The state, Martinez says, has no control over the testing requirements implemented by local school boards.
“You need to go back to your school board and ask your school board what tests they have added to it, and then draw the line,” Martinez told the Journal last week. “It’s not all just PED. We’ve actually reduced the (testing) hours. A lot of families don’t realize that. There’s a difference.”
Working with Legislature
Martinez’s education initiatives have been among her hardest-fought efforts since the Republican governor took office in 2011.
Martinez has faced fierce opposition to most of her proposals in the state Legislature, where a coalition of Democratic legislators have effectively blocked legislation that would set some of Martinez’s education initiatives into law.
Gridlocked debate on education policy in the Legislature has caused bipartisan state budget proposals to crash.
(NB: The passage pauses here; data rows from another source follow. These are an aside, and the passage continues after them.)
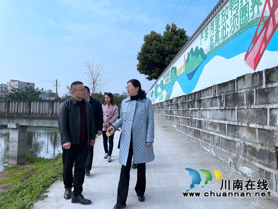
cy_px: 104
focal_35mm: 26
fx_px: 209
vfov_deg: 53.1
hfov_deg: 67.3
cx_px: 139
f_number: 1.6
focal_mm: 4.2
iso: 32
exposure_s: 1/4292
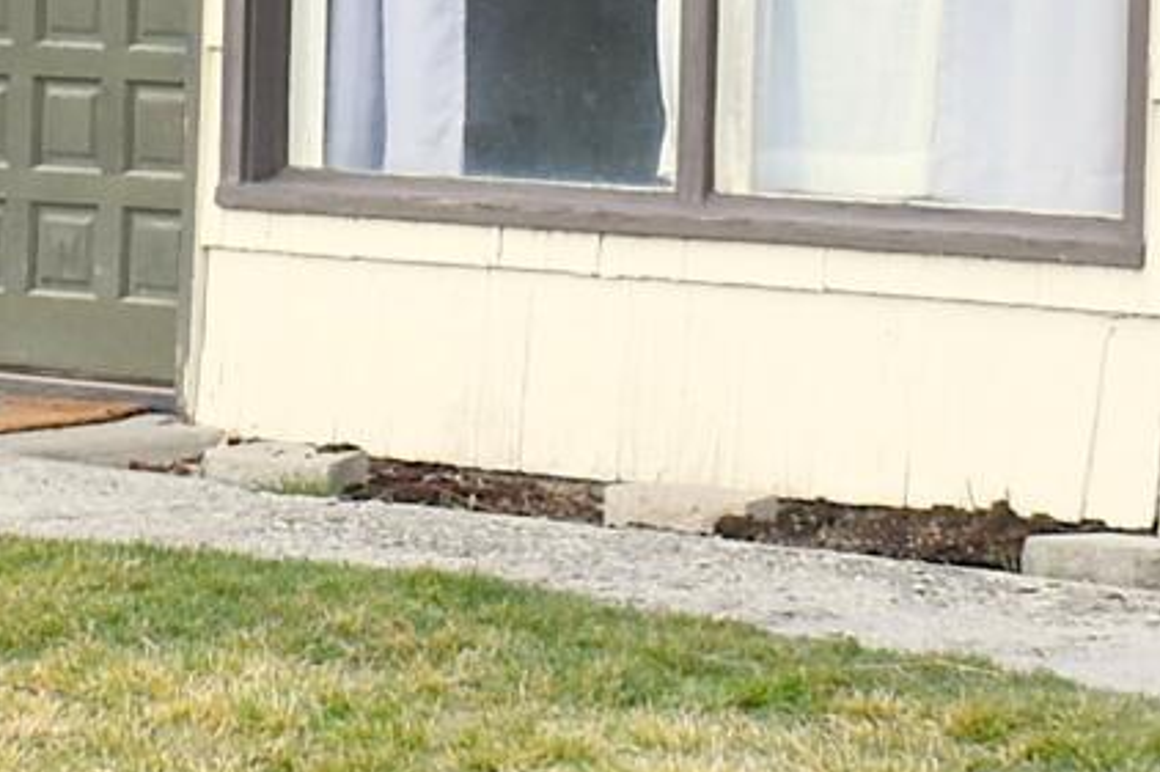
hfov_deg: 8.0
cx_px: 316
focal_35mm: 256
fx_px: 8245
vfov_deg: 5.3
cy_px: -163
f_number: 10
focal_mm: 24
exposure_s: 1/400
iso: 1250
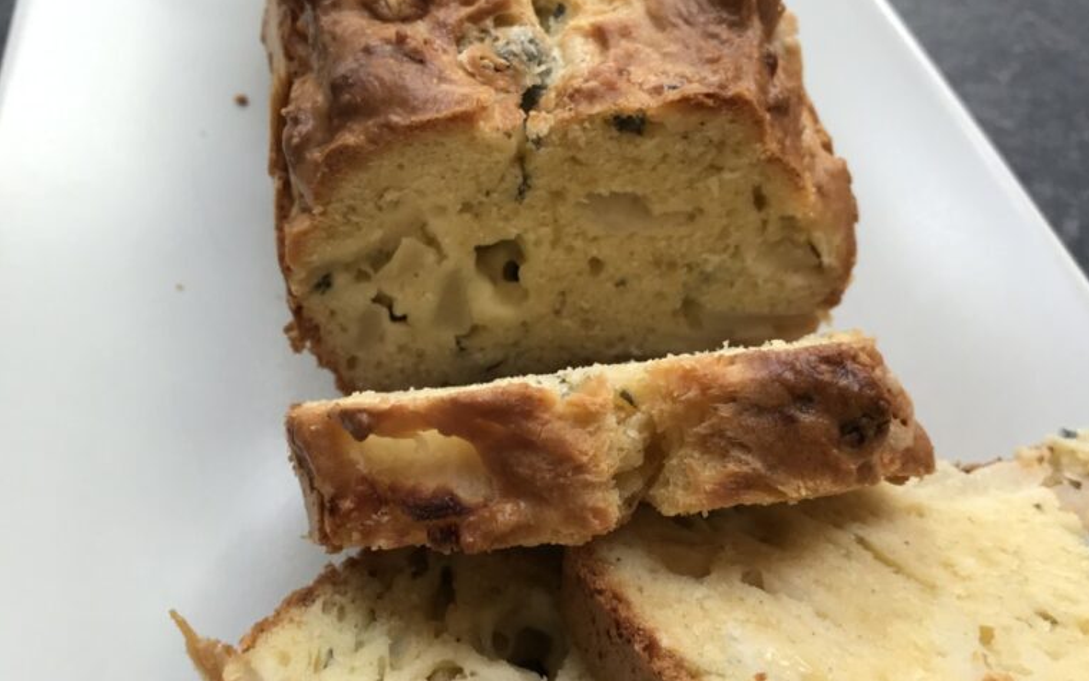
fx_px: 1187
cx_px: 549
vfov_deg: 32.0
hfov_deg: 49.3
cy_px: 337
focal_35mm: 40
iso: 32
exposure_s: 1/50
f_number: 1.8
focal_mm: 3.99
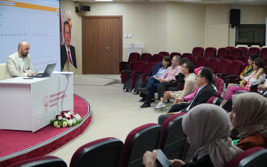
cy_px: 86
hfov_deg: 38.2
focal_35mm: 53
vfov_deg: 24.4
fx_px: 386
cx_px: 132
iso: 640
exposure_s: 1/60
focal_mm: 34
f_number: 4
And efforts to confirm Skandera, Martinez’s education secretary-designate, have resulted in days of committee hearings but still no vote by the full state Senate.
After efforts to establish a teacher evaluation system failed to get through the Legislature, the Martinez administration looked to executive regulation to create the controversial program.
On third-grade retention efforts, Martinez has backed legislation each year in office and has pledged to continue doing so.
Democratic lawmakers say Martinez’s circumventing of the Legislature to adopt her evaluation program shows that the governor isn’t open to considering opposing views.
House Education Committee Chairwoman Mimi Stewart, D-Albuquerque, said the governor has not met with her since Stewart took the helm of the House Education Committee in 2013. “They no longer bring us in,” Stewart said. “They don’t want to hear about it.”
The repeated failure of several Martinez education initiatives in the House and Senate over the past four years made it clear they lacked enough support from majority Democrats to pass. But Martinez’s campaign spokesman Sanchez, responding to Stewart’s criticism, said the governor’s education initiatives are “supported in a bipartisan manner.”
King said his experience as a former House representative means he would bring a more collaborative approach to working with the Legislature to address problems in the state’s education system.
“What I bring to the table that’s different from past governors, from this governor, is the ability to sit down and work with the Legislature,” King said, “to recognize the problems that we do have and move forward.”